IS has called for lone-wolf terrorist attacks in France for its participation in air strikes in Iraq by the US-led coalition. The exhortations to followers have ranged from poisoning to knifing and running over by vehicles.

"If you are not able to find an IED [improvised explosive device] or a bullet, then single out the disbelieving American, Frenchman or any of their allies. Smash his head with a rock or slaughter him with a knife or run him over with your car or throw him down from a high place or choke him or poison him," spokesman Abu Muhammad al Adnan told sympathisers in an audiotape in September 2014.

Another message issued in November 2014 called for attacks on France saying: "Terrorise them and do not allow them to sleep due to fear and horror. There are weapons and cars available and targets ready to be hit. Even poison is available, so poison the water and food of at least one of the enemies of Allah. Kill them and spit in their faces and run over them with your cars. Do whatever you are able to do in order to humiliate them, for they deserve only this."

Heightened threat

The Charlie Hebdo massacre in January came after weeks of warnings from officials that the terror threat had risen to unprecedented levels. One of the reasons has been the emergence of jihadist safe havens in Syria and Iraq.
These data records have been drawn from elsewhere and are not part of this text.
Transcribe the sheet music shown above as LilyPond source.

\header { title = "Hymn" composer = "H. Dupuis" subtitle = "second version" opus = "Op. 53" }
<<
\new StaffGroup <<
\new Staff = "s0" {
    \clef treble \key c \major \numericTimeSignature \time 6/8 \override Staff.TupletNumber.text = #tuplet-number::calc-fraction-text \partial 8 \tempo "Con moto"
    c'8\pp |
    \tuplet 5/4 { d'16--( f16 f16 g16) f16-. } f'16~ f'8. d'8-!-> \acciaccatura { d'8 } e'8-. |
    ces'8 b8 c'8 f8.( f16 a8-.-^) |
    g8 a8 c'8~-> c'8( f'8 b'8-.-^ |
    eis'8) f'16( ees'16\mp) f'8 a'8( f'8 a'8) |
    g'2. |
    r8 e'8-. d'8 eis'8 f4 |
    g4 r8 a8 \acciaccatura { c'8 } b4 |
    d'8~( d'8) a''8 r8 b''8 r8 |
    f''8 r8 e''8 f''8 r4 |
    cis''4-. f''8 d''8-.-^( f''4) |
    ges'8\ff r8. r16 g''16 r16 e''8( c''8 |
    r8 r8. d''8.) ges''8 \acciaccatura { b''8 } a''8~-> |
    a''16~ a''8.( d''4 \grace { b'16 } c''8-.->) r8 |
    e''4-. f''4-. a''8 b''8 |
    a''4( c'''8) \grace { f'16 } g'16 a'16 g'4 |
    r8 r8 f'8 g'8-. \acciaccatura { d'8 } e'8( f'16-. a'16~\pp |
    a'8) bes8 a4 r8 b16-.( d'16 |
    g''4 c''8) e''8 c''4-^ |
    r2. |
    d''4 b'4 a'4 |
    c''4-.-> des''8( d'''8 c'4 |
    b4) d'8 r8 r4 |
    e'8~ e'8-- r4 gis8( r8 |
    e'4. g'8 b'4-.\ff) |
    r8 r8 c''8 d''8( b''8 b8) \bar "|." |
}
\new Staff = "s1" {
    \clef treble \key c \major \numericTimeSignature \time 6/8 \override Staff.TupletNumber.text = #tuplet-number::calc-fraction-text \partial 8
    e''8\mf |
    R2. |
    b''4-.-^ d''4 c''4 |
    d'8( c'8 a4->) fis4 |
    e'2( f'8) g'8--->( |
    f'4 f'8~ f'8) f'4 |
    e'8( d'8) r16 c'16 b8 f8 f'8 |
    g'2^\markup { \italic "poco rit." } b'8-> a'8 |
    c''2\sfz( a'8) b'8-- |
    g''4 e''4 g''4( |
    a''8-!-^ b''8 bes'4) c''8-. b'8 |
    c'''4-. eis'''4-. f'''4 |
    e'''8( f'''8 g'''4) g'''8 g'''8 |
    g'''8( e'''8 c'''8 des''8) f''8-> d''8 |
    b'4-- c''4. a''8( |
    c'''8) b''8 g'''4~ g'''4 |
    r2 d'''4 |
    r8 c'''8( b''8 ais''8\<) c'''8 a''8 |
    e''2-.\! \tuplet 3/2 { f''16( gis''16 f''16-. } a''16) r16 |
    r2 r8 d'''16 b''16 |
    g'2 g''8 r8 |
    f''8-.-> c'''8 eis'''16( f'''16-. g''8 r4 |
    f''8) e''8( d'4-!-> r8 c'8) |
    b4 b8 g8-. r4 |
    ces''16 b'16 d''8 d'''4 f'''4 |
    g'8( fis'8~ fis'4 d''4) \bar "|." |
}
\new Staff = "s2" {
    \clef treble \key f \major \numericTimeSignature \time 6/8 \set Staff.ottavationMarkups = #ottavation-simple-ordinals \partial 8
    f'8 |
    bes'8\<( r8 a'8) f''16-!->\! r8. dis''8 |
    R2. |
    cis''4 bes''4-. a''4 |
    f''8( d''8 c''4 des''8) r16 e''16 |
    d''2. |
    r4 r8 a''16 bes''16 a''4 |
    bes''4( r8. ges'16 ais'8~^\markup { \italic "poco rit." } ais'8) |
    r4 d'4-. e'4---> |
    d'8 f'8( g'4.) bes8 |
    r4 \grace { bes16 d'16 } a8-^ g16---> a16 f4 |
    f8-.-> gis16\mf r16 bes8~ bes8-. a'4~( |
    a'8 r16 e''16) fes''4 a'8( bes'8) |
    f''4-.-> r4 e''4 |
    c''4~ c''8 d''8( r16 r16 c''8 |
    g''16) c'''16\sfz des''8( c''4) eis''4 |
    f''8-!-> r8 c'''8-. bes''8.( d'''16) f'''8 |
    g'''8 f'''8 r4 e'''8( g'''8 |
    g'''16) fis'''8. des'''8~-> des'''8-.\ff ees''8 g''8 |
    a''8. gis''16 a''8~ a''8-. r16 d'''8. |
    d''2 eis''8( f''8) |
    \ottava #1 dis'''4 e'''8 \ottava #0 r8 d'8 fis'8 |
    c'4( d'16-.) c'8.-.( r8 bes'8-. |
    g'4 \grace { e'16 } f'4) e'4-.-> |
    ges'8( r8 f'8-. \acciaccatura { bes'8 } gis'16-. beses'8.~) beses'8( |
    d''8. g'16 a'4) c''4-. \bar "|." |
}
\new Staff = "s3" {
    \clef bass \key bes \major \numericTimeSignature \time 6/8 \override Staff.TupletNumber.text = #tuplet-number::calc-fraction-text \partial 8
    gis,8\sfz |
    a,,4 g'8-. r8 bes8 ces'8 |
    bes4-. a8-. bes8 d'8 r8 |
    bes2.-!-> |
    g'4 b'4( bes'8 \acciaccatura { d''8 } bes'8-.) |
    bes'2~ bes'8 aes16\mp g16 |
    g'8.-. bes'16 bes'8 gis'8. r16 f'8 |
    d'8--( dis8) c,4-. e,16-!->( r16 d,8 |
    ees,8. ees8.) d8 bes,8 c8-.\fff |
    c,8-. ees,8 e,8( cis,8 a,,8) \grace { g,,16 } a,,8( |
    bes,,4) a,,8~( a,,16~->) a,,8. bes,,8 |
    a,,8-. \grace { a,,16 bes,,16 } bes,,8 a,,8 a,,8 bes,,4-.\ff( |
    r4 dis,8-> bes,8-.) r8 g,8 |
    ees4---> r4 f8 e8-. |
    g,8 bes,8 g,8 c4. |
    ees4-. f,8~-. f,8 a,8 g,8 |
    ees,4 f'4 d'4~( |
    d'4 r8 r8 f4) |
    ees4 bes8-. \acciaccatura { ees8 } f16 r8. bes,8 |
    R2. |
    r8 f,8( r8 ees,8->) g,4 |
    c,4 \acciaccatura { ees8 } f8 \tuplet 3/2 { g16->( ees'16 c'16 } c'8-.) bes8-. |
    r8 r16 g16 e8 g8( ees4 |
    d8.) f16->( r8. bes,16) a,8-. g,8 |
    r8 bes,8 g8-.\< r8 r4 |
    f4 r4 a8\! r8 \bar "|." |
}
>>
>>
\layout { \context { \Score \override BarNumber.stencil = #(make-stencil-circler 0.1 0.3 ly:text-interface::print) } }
France's open-border policy has attracted a number of refugees from the Middle East and North Africa and government estimates say around 1,573 French nationals are implicated in terrorist networks. Many are fighting with jihadist groups in Syria and Iraq.

Despite tough anti-terror legislation, France has found it difficult to tackle terror given the emergence of strong support for IS among immigrant communities in city suburbs, following radicalisation of its society. Global risk consultancy groups like Aon and Verisk Maplecroft have warned that Europe and in particular France, Germany, Ireland, Denmark, Norway, Belgium and Estonia are vulnerable to attacks from IS and other Islamist groups.

Research by these groups has, in particular, pointed out that key urban centres face higher threat levels than other parts due to the "PR value attached to such high-profile targets by militant Islamist groups".